China und  Indien:Vorsichtiges Abtasten

Zwei Giganten im Wettlauf: China und Indien sind die Heimat von 2,5 Milliarden Menschen. Wenn dieses Drittel der Weltbevölkerung einander nicht anfeindet, sondern den Kontakt sucht und auf Kooperation setzt, ist das ein Grund zum Aufatmen.

Von Kai Strittmatter

China und Indien sind die Heimat von zusammen 2,5 Milliarden Menschen. Zwei gewaltige Länder, die zugleich aufsteigende Mächte sind. Wenn nun dieses Drittel der Weltbevölkerung einander nicht auf die Füße tritt oder gar die Köpfe einschlägt, dann ist allein schon das ein Grund zum Aufatmen. Noch schöner ist, dass die Führer der beiden Nationen sich nun bei ihrem Treffen in China darum bemühen, den jeweils anderen noch einmal mit ganz neuen Augen anzuschauen.

Selbstverständlich ist das nicht, auch wenn Ökonomen zu Recht darauf hinweisen, dass eine intensivere wirtschaftliche Kooperation von Indien und China für beide höchst profitabel sein wird. Beobachter sprechen da gerne von einem "no-brainer", von einem Sachverhalt also, der eigentlich jedem Kind einleuchtet. Politiker denken allerdings gerne etwas komplizierter. Zumal wenn es, wie im Falle von China und Indien, eine von Grenzkonflikten und Misstrauen durchsetzte Vergangenheit gibt, die bis heute Gift in jede Annäherung träufelt. Wichtiger noch als die Lasten der Vergangenheit ist das Rennen um die Zukunft: Beide Nationen ringen um neue Größe auf der Weltbühne.
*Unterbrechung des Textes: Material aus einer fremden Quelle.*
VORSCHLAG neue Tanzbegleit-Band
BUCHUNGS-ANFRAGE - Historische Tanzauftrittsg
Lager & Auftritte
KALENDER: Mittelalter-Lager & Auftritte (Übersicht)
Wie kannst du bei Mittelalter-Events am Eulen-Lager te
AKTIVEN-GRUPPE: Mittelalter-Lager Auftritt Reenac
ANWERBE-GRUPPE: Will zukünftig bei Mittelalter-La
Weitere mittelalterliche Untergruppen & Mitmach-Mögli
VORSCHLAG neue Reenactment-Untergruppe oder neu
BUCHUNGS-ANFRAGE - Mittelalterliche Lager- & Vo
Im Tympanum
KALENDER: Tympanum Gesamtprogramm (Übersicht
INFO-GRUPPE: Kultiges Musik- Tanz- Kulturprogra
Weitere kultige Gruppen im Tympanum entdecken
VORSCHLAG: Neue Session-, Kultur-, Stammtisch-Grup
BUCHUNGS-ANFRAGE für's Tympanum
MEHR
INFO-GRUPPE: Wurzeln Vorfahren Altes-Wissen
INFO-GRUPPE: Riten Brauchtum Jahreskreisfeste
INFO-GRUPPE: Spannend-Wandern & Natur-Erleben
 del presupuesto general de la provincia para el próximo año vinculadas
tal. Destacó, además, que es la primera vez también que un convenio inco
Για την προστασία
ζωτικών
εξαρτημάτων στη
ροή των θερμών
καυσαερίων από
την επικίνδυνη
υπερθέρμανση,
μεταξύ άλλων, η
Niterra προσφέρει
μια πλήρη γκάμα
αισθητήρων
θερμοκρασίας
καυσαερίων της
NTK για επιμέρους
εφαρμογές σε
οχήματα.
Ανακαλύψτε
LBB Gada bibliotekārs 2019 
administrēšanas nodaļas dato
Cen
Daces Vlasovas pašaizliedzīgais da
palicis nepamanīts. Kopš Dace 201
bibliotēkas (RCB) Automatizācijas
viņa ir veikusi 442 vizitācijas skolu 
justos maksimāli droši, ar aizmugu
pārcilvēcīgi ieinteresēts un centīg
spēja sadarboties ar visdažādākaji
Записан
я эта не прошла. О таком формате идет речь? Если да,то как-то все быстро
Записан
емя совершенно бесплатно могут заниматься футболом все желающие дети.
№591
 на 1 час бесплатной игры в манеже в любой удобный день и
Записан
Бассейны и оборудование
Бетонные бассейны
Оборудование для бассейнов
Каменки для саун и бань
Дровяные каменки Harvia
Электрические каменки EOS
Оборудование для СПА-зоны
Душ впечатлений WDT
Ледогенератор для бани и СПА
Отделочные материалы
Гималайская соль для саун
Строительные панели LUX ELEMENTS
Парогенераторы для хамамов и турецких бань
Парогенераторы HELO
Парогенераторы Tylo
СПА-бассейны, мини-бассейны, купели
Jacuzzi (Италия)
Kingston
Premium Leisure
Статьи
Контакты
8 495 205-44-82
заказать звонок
Indiens Premier Narendra Modi und Chinas Staatschef Xi Jinping sind sich dabei erstaunlich ähnlich: Beide geben sie sich als entschlossene Nationalisten, beide führen sie mit neuen außenpolitischen Initiativen und Überraschungen ihr jeweiliges Land heraus aus der Rolle des bis vor Kurzem noch diplomatisch eher passiven Statisten. Zum einen heißt das: Es gibt wohl kaum bessere Akteure als diese beiden, um auf einen wirklichen Durchbruch zwischen den beiden Nationen hinzuarbeiten, also letztlich die Lösung des Grenzstreits. Gleichzeitig aber ist bei einer solchen Konstellation ebenso ersichtlich, wie leicht das angeblich "unzerbrüchliche Band" (Modi) zwischen Indien und China in tausend Stücke zerspringen kann.

Hinter schönen Worten lauern hässliche Konflikte

Der Wille zur Kooperation ist im Moment da - aber das Misstrauen ist deshalb nicht geringer geworden. Indien ist auch deshalb nervös, weil es um die Machtverhältnisse weiß. Zwar wird man in diesem Jahr wohl China beim Wirtschaftswachstum überholen, aber Chinas Bruttoinlandsprodukt ist noch immer vier Mal so groß wie das Indiens. China hat viel Geld, und geht damit auch bei Indiens Nachbarn Sri Lanka, Myanmar, Bangladesch und Nepal hausieren. In Indien sehen viele darin Versuche der Einkreisung. Nicht zuletzt Chinas Vision von einer "neuen Seidenstraße" beunruhigt Indien, und dann beschenkt China auch noch ausgerechnet den Erzrivalen Pakistan mit geplanten Rekordinvestitionen von 45 Milliarden US-Dollar.

Premier Modi reagierte auf die chinesische Herausforderung mit einem Heranrücken an die USA. Gleichzeitig vereinbarte er stärkere militärische Zusammenarbeit mit Vietnam und Japan, zwei Nationen, die mit China um Meeresterritorien streiten. Peking ist auch nicht entgangen, dass Modi China meinte, als er während seines Japanbesuchs im letzten Jahr scharfe Worte gegen eine "expansionistische Haltung wie aus dem 18. Jahrhundert" fand. Chinas populäres Nationalistenblatt Global Times revanchierte sich diese Woche mit einem wütenden Kommentar: Premier Modi spiele "kleine Tricks", Indiens Elite sei von einer blinden Arroganz und die einfachen Inder seien gar "zu minderwertig", um China objektiv beurteilen zu können.

Sicher, das Parteiblatt Volkszeitung fand gleichzeitig warme Worte für den Gast. Und die Führung in Peking wünscht sich Kooperation. Dennoch stolpert man allerorten darüber, dass hinter dem Vorhang schöner Worte eine Grube hässlicher Konflikte lauert. Die Regierungen beider Länder tasten sich nun ab, und versuchen es erst einmal miteinander. Man muss ihnen bei diesem Vorhaben Erfolg wünschen.